### Job
Please copy the data below from its first line through the line containing "Located at Gonerby", and switch "presenter" to "host" while leaving everything else unchanged.

--- Records supplied ---

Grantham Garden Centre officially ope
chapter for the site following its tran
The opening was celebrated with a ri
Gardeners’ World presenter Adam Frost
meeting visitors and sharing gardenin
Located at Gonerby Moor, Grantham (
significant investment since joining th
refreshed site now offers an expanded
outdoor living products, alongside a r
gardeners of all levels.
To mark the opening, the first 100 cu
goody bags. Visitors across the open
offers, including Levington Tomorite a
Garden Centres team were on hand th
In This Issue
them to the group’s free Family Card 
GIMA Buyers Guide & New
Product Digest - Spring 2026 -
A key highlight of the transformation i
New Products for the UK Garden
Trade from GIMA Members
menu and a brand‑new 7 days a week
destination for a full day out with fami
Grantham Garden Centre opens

---

### Exercise response
Grantham Garden Centre officially ope
chapter for the site following its tran
The opening was celebrated with a ri
Gardeners’ World host Adam Frost
meeting visitors and sharing gardenin
Located at Gonerby Moor, Grantham (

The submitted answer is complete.